▶ **Exercise goal**: In your copy, include no images, and write out every entry below exactly as it stands.

▶ **The data**:
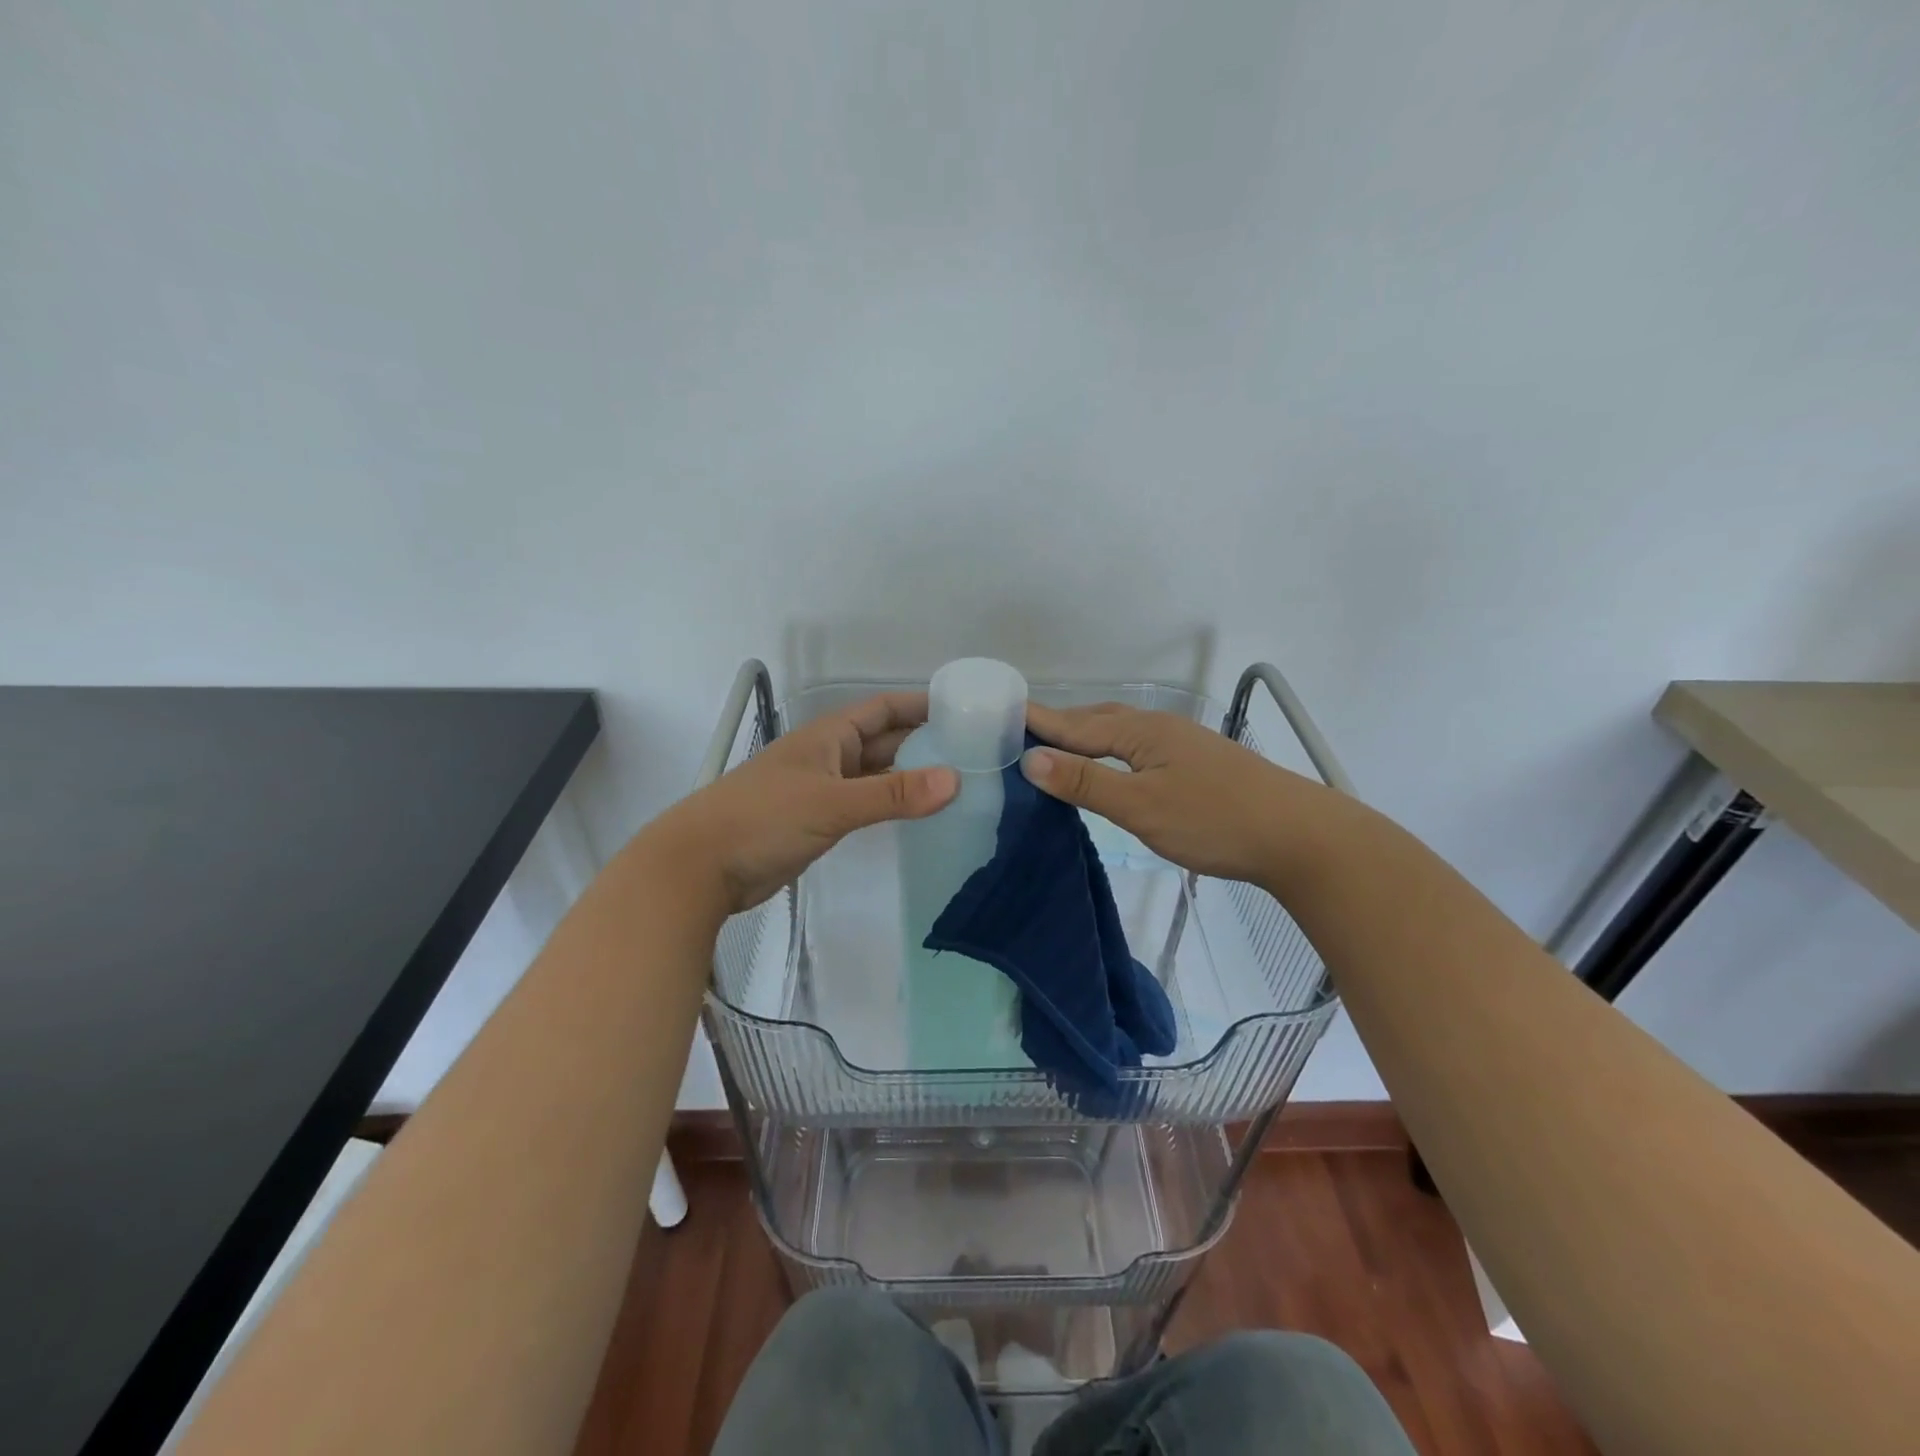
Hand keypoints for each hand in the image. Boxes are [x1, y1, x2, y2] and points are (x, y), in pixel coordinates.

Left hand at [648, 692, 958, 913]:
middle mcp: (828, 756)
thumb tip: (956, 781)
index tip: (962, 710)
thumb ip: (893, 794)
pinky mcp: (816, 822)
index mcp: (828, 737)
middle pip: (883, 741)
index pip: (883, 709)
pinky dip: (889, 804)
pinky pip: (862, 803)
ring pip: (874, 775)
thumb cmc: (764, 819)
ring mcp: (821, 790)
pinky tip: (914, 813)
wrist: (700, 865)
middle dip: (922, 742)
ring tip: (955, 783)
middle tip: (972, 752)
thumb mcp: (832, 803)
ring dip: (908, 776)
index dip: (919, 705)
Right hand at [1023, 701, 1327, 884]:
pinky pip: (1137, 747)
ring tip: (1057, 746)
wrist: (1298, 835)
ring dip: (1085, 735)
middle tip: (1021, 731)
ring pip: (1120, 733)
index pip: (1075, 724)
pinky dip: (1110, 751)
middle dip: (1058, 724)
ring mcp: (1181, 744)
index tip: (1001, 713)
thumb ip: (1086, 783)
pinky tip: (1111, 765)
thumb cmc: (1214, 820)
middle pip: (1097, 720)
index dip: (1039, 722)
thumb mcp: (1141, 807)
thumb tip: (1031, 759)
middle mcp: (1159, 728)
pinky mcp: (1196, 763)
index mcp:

▶ **Response for this exercise**:
Hand keypoints for each hand in the image. Boxes are [x1, y1, x2, y2] and points are (x, y), in pixel coordinates.

Left hand at [648, 692, 958, 913]:
middle mcp: (828, 756)
thumb tip: (956, 781)
index tip: (962, 710)
thumb ip: (893, 794)
pinky mcp: (816, 822)
index mcp: (828, 737)
middle pip: (883, 741)
index pip: (883, 709)
pinky dip: (889, 804)
pinky pip: (862, 803)
ring pip: (874, 775)
thumb cmc: (764, 819)
ring mcp: (821, 790)
pinky tip: (914, 813)
wrist: (700, 865)
middle dip: (922, 742)
ring tip: (955, 783)
middle tip: (972, 752)
thumb mcp: (832, 803)
ring dip: (908, 776)
index dip: (919, 705)
Right hand at [1023, 701, 1327, 884]:
pinky pip: (1137, 747)
ring tip: (1057, 746)
wrist: (1298, 835)
ring dip: (1085, 735)
middle tip: (1021, 731)
ring pip: (1120, 733)
index pip: (1075, 724)
pinky dip: (1110, 751)
middle dip: (1058, 724)
ring mcp: (1181, 744)
index tip: (1001, 713)
thumb ip: (1086, 783)
pinky tip: (1111, 765)
thumb cmc: (1214, 820)
middle pip: (1097, 720)
index dip: (1039, 722)
thumb mcp: (1141, 807)
thumb tip: (1031, 759)
middle mcp: (1159, 728)
pinky mcp: (1196, 763)
index mcp:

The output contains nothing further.